Anna Fotyga, a Polish representative of the European Conservatives and Reformists Party, considers this approach to be correct. “For more than 70 days, there have been decisive protests of Belarusians against the usurper president, who uses a nation’s power against the civilian population,” she said and called on expansion of sanctions, as well as increase support for the people of Belarus.

The Croatian Social Democrat Tonino Picula also supported the idea of ​​adding new names to the sanctions list. However, in other cases, his party takes a rather reserved position on imposing sanctions. He also stressed that the EU should provide assistance to victims of repression in Belarus.

What the European Parliament can do for Belarus?

“We have been holding debates for the fourth time [on Belarus – BelarusFeed note]. While we are debating, those who have the courage to speak out against injustice and violence are kidnapped, detained, thrown into jail, beaten, tortured and raped… Enough debate, let’s take action,” called on German MEP Viola von Cramon from the Green Party.

Viola von Cramon, in particular, suggested to add all those following criminal orders of Lukashenko to the sanctions list, as well as provide Schengen visas and the opportunity to work in the EU to people persecuted in Belarus.

“All violent regimes come to an end at some point. Lukashenko’s dictatorship is no exception. We must prepare for a peaceful transfer of power and right now promise financial assistance to the democratic government after Lukashenko leaves,” von Cramon said.

“I Am Ready To Go To Minsk.” Josep Borrel Wants EU To Stand By Belarusians

The European Parliament has no direct influence on the development of the EU’s foreign policy. However, the Lithuanian MEP from the European People’s Party Andrius Kubilius suggested the establishment of a mission of former presidents and prime ministers.

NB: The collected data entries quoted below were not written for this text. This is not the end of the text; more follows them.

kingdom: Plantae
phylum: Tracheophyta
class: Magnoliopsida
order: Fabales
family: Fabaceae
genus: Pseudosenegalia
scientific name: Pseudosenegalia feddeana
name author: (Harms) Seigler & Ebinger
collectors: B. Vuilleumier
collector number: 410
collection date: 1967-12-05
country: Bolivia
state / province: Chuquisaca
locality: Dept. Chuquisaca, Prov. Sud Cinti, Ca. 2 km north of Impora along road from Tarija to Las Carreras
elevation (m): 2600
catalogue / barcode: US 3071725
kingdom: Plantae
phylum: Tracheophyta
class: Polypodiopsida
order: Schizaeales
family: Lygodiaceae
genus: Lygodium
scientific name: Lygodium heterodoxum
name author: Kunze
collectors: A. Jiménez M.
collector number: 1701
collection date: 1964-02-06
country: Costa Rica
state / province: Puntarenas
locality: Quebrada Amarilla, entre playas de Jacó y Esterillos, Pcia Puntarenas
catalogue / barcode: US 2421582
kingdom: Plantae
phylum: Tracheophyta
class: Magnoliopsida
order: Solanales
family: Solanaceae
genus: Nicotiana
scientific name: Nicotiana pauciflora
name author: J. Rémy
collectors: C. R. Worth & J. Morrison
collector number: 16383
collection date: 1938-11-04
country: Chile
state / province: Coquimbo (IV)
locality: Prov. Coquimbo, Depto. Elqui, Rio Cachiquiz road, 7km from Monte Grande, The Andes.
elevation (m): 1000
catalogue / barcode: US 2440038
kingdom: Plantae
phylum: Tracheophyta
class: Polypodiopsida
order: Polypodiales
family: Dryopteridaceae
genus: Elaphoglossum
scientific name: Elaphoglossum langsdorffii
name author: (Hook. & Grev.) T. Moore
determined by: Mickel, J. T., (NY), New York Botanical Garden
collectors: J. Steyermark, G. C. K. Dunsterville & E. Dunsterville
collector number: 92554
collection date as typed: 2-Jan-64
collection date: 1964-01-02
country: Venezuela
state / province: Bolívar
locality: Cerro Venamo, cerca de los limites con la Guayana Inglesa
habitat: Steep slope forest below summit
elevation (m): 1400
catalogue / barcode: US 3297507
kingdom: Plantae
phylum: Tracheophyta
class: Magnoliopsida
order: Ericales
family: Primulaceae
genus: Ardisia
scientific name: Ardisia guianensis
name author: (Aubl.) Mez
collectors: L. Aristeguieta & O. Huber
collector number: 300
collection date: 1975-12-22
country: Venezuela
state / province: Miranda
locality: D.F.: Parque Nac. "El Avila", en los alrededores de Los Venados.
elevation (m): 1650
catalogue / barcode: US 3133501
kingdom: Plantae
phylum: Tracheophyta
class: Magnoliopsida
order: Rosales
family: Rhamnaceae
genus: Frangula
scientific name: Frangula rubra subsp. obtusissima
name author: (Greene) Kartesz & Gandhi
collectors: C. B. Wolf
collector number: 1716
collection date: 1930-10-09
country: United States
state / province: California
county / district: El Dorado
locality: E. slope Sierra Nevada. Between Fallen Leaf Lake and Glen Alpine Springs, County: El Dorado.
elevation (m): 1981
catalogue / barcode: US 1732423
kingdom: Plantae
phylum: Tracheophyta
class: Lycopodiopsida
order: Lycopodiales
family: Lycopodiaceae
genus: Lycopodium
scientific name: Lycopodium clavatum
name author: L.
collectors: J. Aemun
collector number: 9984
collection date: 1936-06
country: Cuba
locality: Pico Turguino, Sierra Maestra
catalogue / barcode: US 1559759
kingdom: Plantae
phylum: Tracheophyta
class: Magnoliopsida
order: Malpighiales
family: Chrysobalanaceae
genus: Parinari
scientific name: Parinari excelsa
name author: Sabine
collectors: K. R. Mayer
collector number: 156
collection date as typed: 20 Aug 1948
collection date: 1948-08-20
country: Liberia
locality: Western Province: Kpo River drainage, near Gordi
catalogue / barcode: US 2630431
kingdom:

The European Parliament had such a mission in 2012 to monitor politically motivated criminal cases in Ukraine. Besides, he suggested to create a special center for the “international investigation of OMON [riot police] crimes.” Its task would be to register violations and provide legal assistance to victims.

Borrell: No answer

Almost all MEPs expressed support for the report. Only Thierry Mariani, a representative of the right-wing populist Identity and Democracy Party, criticised it. He is not satisfied with one paragraph of the report calling to recognise the results of the presidential election in Belarus on the basis of a sociological survey on the internet. “This is a very dangerous method for democracy,” he noted.

Indeed, the report cites a poll by the Golos platform, from which Tikhanovskaya received the majority of votes. However, it does not specify that Golos does not report that it has true results of the presidential election in Belarus on 9 August, it only claims that they were falsified.

Josep Borrell, in turn, stressed that the only way out of this situation is to hold new, honest and fair elections. This is the official position of the European Union, agreed upon by the foreign ministers a week earlier.

Borrell recalled that the EU did not recognise the results of the August elections, following which Alexander Lukashenko declared himself president of Belarus. Addressing Lukashenko in absentia, Borrell said: “You lack democratic legitimacy for doing so, we do not recognise you as the legitimate President of Belarus.

“We continue to support the proposal for an OSCE [Organization for Security and Co-operation in Europe] mission to facilitate this dialogue and we are promoting such an approach with all international actors. But I have to say that to my regret, the Belarusian authorities are not responsive at all. In French you would say ‘Ils sont aux abonnés absents’. No answer,” he added.